◆ Exercise brief: Only the lines in the entries below from the line with "right shoulder: (550, 409)" to the line with "right elbow: (220, 390)", both included, belong in the answer, transcribed exactly and without pictures.

═════ Information

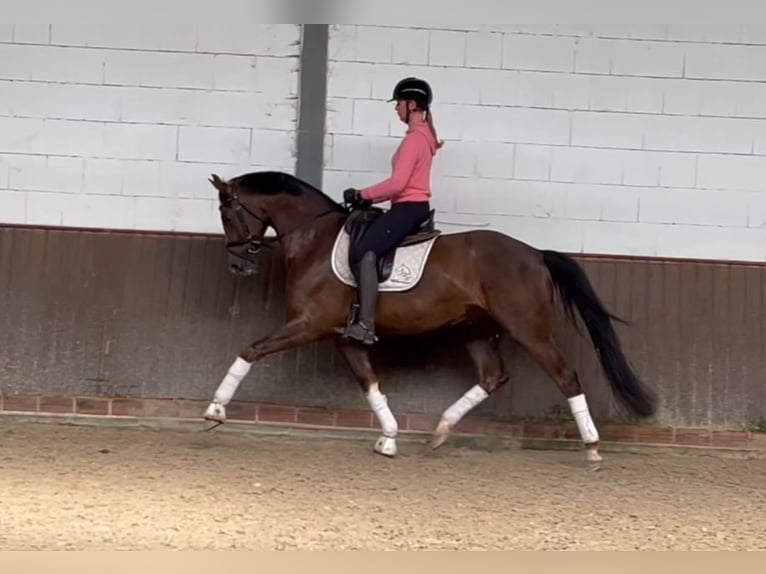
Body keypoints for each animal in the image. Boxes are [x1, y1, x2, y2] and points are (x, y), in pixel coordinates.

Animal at [204, 169, 660, 466]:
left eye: (227, 213)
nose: (238, 265)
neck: (314, 238)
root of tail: (534, 254)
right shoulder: (345, 337)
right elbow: (370, 384)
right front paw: (389, 438)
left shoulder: (311, 324)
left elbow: (250, 351)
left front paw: (215, 411)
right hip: (478, 331)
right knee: (492, 377)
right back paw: (440, 431)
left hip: (529, 329)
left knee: (565, 376)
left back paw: (592, 447)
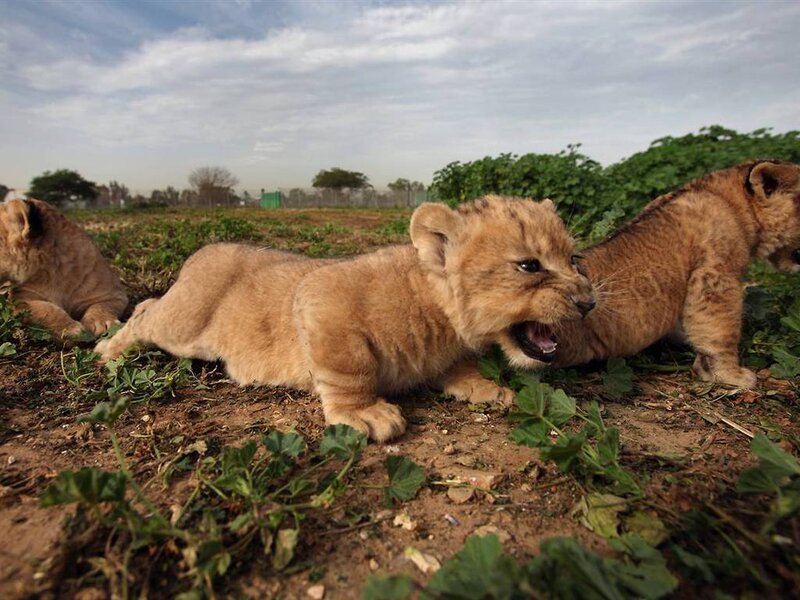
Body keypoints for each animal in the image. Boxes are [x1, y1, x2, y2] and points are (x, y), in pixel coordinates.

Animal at [0, 198, 128, 338]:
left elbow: (102, 305)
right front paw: (71, 329)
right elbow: (45, 309)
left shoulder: (113, 294)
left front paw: (101, 322)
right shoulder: (20, 301)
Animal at [95, 196, 596, 441]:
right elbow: (350, 367)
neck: (441, 315)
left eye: (575, 259)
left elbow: (460, 368)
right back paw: (108, 348)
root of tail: (201, 251)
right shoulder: (322, 298)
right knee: (144, 313)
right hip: (183, 325)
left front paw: (484, 387)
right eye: (529, 265)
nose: (589, 302)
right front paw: (365, 413)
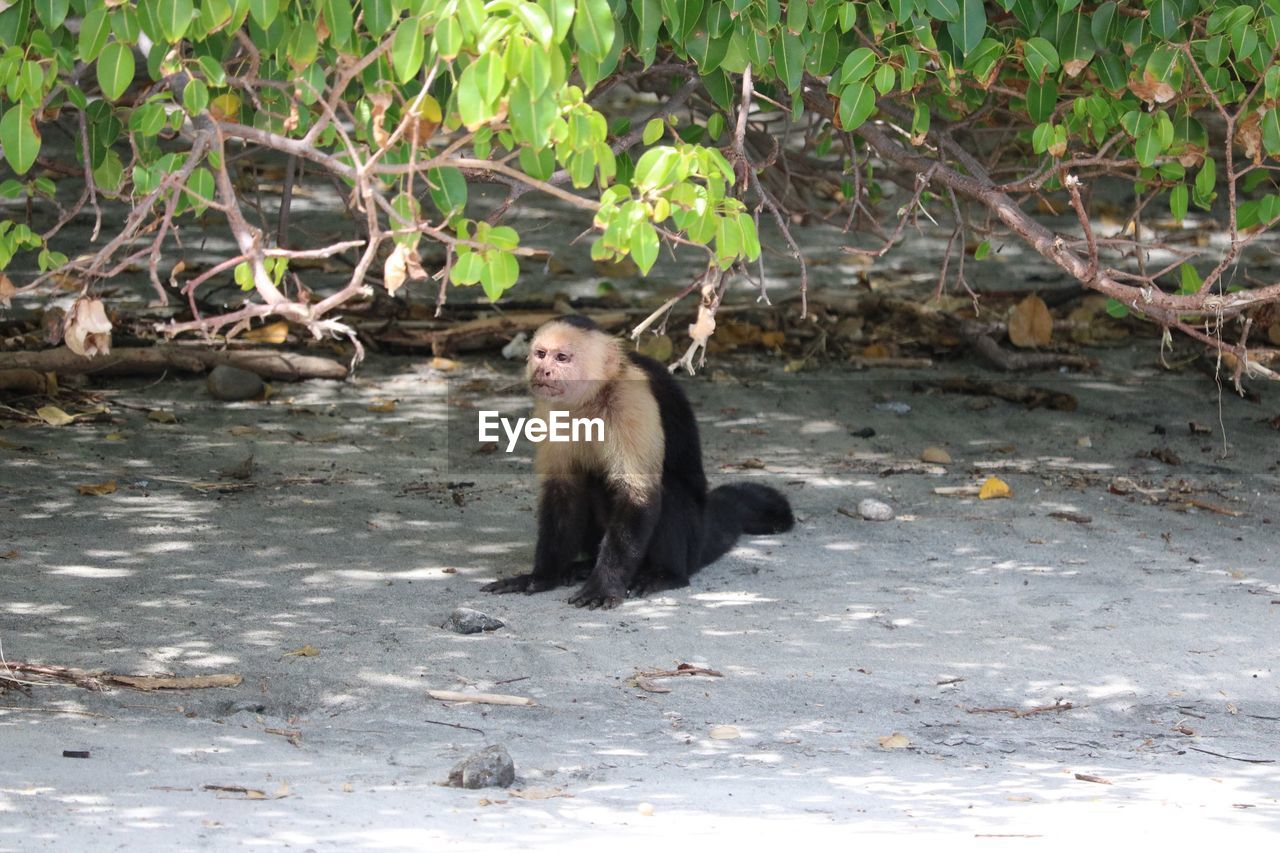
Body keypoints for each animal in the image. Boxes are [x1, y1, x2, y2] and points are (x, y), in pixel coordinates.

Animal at [483, 315, 793, 607]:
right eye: (540, 353)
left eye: (562, 358)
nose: (542, 370)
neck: (592, 398)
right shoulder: (550, 409)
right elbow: (563, 490)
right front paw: (541, 576)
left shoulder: (631, 399)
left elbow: (636, 494)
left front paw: (604, 585)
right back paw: (585, 566)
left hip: (690, 541)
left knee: (669, 489)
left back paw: (665, 575)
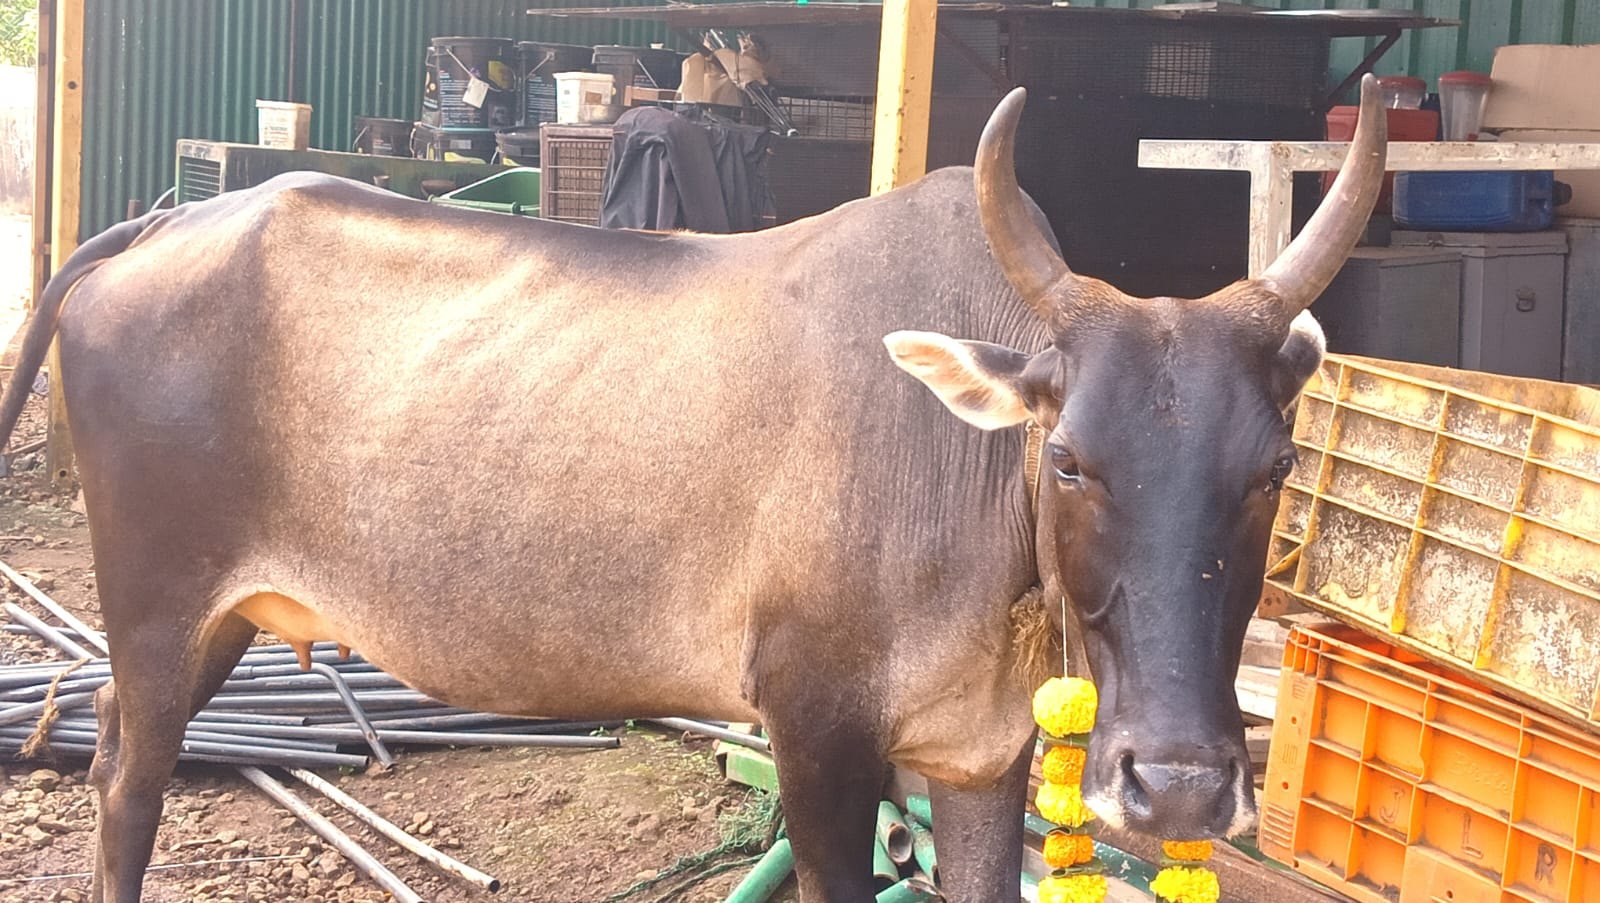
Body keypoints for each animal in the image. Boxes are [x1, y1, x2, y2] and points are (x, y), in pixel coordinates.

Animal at [0, 76, 1385, 902]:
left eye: (1274, 466)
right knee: (126, 780)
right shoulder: (816, 734)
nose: (1183, 782)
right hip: (159, 604)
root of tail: (163, 223)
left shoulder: (980, 757)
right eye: (1067, 458)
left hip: (206, 622)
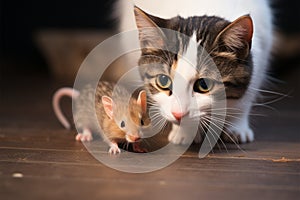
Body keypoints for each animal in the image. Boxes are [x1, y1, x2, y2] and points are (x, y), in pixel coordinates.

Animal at [113, 0, 274, 145]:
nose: (178, 114)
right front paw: (184, 132)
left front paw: (236, 126)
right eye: (163, 81)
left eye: (204, 84)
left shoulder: (262, 55)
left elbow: (244, 99)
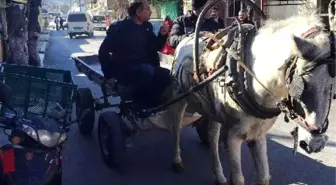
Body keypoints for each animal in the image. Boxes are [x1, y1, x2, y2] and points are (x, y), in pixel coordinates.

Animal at [159, 13, 334, 185]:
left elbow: (264, 177)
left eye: (332, 87)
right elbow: (238, 179)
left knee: (212, 135)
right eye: (302, 85)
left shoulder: (259, 134)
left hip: (212, 110)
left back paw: (219, 175)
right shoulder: (233, 136)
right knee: (177, 126)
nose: (315, 143)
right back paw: (177, 160)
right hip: (179, 99)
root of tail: (185, 40)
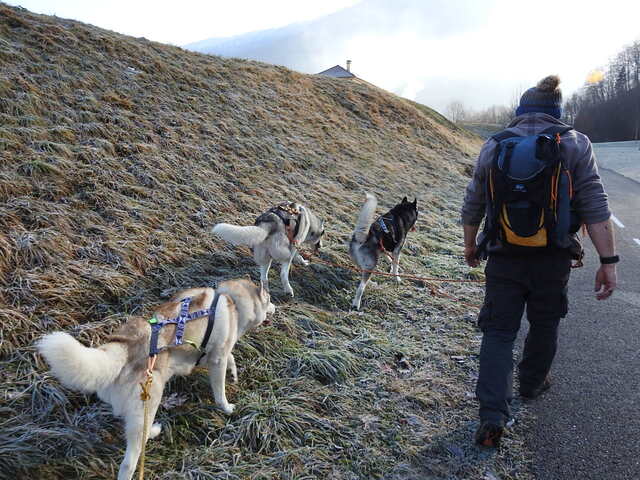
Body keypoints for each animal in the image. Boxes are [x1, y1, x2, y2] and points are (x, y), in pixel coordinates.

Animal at [36, 278, 274, 480]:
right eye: (270, 298)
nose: (276, 307)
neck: (231, 300)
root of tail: (125, 344)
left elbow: (231, 358)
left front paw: (233, 373)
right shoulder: (218, 358)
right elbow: (220, 390)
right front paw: (226, 406)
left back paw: (152, 431)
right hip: (151, 399)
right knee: (129, 462)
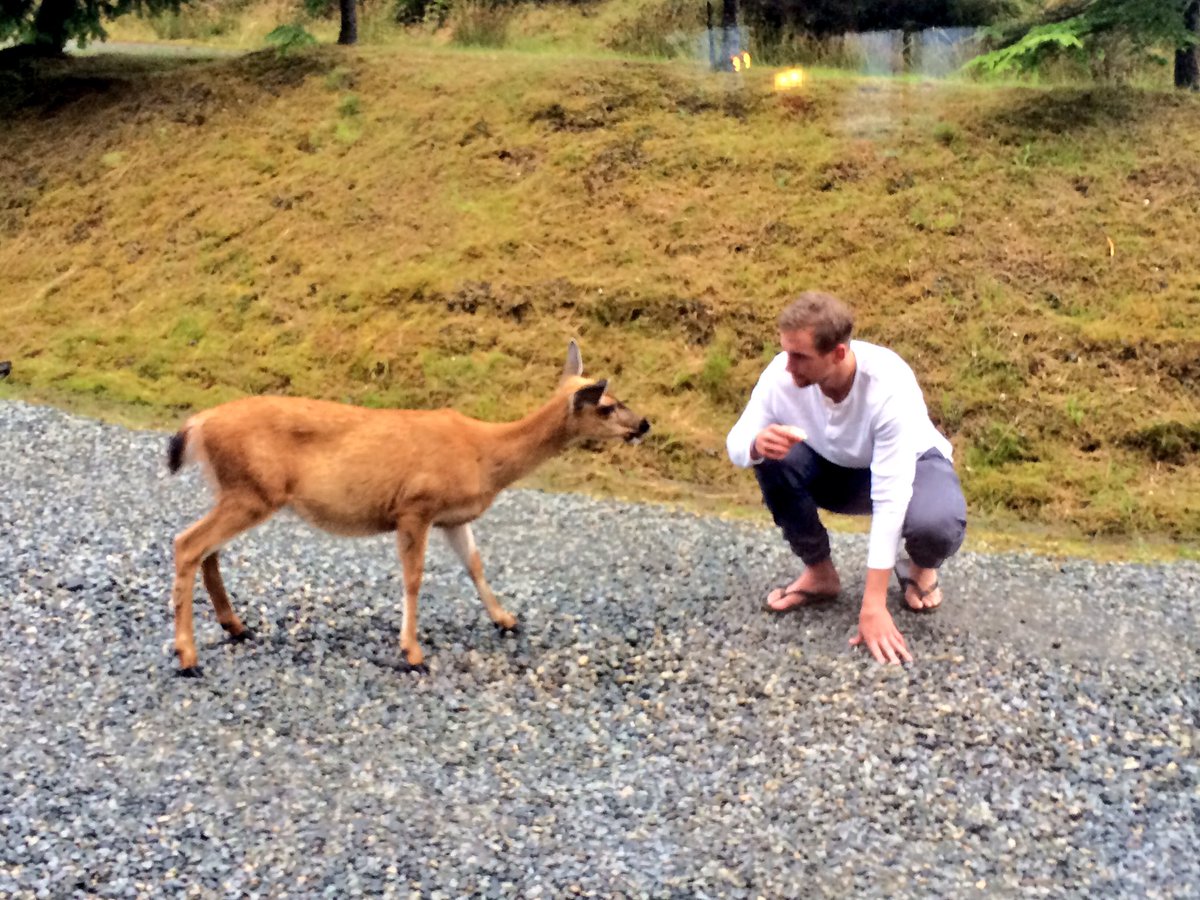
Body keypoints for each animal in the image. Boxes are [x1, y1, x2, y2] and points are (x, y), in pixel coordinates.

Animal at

══════════

◆ Exercise answer:
right shoulder: (550, 409)
right elbow: (563, 490)
right front paw: (541, 576)
left shoulder: (631, 399)
left elbow: (636, 494)
left front paw: (604, 585)
right back paw: (585, 566)
left hip: (690, 541)
left knee: (669, 489)
left back paw: (665, 575)
Body keypoints for each animal in the image. Boxes are [x1, y1, x2, y2] and points are (x, y), in pixel coordinates.

Animal at [0, 76, 1385, 902]:
left eye: (1274, 466)
right knee: (126, 780)
right shoulder: (816, 734)
nose: (1183, 782)
right hip: (159, 604)
root of tail: (163, 223)
left shoulder: (980, 757)
right eye: (1067, 458)
left hip: (206, 622)
Body keypoints for each animal in the image. Boxes are [x1, y1, x2, y2] and points are (x, y), in pixel coordinates.

Animal at [113, 0, 274, 145]:
nose: (178, 114)
right front paw: (184, 132)
left front paw: (236, 126)
right eye: (163, 81)
left eye: (204, 84)
left shoulder: (262, 55)
left elbow: (244, 99)
Body keypoints for each animal in the image. Boxes are [x1, y1, x2, y2] and points are (x, y), in pixel coordinates.

Animal at [159, 13, 334, 185]:
left elbow: (264, 177)
left eye: (332, 87)
right elbow: (238, 179)
left knee: (212, 135)
right eye: (302, 85)
left shoulder: (259, 134)
left hip: (212, 110)
left back paw: (219, 175)
right shoulder: (233, 136)
right knee: (177, 126)
nose: (315, 143)
right back paw: (177, 160)
right hip: (179, 99)
root of tail: (185, 40)
Body keypoints for each animal in the image. Boxes are [x1, y1, x2, y2] and points are (x, y), in pixel coordinates.

Animal at [36, 278, 274, 480]:
right eye: (270, 298)
nose: (276, 307)
neck: (231, 300)
root of tail: (125, 344)
left elbow: (231, 358)
left front paw: (233, 373)
right shoulder: (218, 358)
right elbow: (220, 390)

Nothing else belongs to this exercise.